Disclosure statement

No potential conflict of interest was reported by the author(s).

Notes

1 Colonial modernism refers to both modernity during the apartheid regime and the modern movement in urban planning and architecture that reflected the political ideals of progress and urban integration. As Errol J. Haarhoff (Citation2011) argues, the standardisation of urban design during the modernist movement in South Africa further enabled the spatialization of race and highlighted inbuilt racial inequalities. For Haarhof, the visible remains of the modern movement’s legacy confront the urban planning of post-apartheid South Africa.

2 In their work Ponte City (2013), photographers Mikhael Subotzky and Patrick Waterhouse utilise photography and archival methods to capture the juxtapositions between the building’s historical expectations and the current narratives that surround it.

3 In Shona, shavi means “spirit which comes at times to possess a living butt unrelated person” (Dale Citation1982, 200). Mashavi is the plural of shavi. In the text, the term shavi is used for the magical aspects that one gains from an animal. Being a mashavi, however, implies being an aposymbiot (an animalled person in the novel’s universe), and therefore having more than one spirit.

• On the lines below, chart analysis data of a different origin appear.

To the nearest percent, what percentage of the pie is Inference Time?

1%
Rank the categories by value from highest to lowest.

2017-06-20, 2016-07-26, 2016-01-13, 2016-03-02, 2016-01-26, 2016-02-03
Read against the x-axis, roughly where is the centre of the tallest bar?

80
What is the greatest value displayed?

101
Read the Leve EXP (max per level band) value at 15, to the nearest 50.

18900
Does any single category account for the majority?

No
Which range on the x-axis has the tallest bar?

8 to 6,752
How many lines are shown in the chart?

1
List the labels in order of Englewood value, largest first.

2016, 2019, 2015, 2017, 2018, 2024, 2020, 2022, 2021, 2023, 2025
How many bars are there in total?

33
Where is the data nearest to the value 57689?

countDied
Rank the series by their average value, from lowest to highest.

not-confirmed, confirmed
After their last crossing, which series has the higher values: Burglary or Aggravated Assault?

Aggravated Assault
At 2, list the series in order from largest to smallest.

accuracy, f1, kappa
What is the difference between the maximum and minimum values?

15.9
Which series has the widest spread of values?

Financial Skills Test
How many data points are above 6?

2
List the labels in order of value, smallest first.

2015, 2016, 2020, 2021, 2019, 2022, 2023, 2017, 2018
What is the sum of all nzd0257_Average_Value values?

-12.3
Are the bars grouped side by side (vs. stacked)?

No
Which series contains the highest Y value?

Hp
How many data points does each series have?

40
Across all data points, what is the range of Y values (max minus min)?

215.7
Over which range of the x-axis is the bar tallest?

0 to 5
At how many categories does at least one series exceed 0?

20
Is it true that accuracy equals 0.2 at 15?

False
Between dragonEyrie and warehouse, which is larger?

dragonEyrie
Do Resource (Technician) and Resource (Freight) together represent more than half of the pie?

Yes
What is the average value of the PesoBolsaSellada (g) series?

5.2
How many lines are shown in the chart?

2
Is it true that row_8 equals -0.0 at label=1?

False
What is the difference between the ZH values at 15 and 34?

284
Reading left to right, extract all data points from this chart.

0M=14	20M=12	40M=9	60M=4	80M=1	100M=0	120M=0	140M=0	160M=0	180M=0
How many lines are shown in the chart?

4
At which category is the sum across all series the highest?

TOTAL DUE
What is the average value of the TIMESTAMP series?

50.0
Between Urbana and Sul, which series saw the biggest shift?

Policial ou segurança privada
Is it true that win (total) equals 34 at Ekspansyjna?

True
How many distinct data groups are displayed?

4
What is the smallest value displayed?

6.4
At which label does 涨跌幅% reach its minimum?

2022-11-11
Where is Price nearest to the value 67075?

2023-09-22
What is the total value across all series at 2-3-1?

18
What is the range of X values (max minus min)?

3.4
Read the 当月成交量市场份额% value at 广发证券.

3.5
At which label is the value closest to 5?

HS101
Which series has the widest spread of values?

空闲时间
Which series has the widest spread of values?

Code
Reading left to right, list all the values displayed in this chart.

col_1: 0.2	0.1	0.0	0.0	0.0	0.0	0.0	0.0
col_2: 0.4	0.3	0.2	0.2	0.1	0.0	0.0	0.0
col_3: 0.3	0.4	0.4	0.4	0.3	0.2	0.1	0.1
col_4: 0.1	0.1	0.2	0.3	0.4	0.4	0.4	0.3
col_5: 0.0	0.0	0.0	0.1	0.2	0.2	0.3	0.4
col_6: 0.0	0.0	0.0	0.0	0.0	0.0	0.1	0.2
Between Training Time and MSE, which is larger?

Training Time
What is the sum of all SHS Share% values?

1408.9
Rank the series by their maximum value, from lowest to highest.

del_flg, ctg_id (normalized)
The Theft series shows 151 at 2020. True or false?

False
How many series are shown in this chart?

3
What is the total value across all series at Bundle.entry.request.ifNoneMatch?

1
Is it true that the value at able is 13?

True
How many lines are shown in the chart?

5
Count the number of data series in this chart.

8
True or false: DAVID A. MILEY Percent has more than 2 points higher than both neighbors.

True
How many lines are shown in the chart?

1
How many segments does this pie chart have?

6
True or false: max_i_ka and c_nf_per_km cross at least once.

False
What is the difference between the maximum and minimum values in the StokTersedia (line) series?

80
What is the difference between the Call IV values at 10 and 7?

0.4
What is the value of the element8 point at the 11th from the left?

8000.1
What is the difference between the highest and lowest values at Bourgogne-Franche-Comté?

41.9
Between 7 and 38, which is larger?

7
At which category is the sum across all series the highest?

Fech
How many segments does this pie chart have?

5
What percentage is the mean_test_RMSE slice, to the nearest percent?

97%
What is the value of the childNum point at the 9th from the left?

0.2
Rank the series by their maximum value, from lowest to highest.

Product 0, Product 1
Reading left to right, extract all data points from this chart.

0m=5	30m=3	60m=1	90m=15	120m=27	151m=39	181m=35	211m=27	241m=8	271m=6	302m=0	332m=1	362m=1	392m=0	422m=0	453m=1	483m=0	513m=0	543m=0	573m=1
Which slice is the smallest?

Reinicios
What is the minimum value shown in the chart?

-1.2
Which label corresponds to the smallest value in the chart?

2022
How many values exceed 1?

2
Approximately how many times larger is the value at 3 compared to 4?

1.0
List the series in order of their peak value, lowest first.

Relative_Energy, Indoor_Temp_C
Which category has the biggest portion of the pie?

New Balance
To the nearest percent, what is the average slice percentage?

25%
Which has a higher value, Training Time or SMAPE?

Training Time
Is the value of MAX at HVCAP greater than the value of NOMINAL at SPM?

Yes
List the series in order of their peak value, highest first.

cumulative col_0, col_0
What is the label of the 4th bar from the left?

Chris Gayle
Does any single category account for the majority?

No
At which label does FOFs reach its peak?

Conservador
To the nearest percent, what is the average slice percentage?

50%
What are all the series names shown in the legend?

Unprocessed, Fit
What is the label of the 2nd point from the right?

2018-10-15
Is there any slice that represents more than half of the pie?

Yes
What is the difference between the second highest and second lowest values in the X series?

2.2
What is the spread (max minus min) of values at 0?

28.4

4 I utilise Mbembe’s concept of the “topography of the unconscious” (Mbembe Citation2004, 375), which encompasses both physical forms of architecture and psychic experiences that are composed of different temporalities from various periods. Mbembe argues that urban experiences do not exist in an ahistorical time-space: “Metropolitan built forms are themselves a projective extension of the society’s archaic or primal fantasies, ghost dances and the slave spectacles at its foundation” (Mbembe Citation2004, 375). By bringing the unconscious of the topography to the surface, the novel’s urban ruinscape allows the characters to engage with the diverse modes of time within the palimpsestic textures of the city.

5 Banerjee defines chronopolitics as “the politics through which colonial modern societies seek to make a time of their own, in negotiation with the time of modernity that permits the future only as a deferred, and only so different, replication of a present already played out elsewhere” (Banerjee Citation2006, 1). In other words, chronopolitics is the frame where power relations are produced through temporalities.

6 Martin J. Murray argues that the new democratic state in South Africa curated a form of collective memory that generated selective amnesia: “In the absence of a full-fledged political commitment to expose the long-term effects of the structural violence of apartheid and to seek ways to offer compensation, an “insubstantial culture of distraction” has filled the void. Concerns with making money and the lure of conspicuous consumption have contributed to a cultural of amnesia” (Murray Citation2013, 7). The financial priorities of the new state, and the culture of forgetting supported each other.

7 It is important to note that the imagery of the swimming pool with Huron’s crocodile in it implies the persistence of empire in white middle-class spaces. As Bethlehem states: “In Zoo City the pool as a metonym for white middle-class domesticity has been corrupted; its domesticated water contaminated” (Bethlehem Citation2022, 348).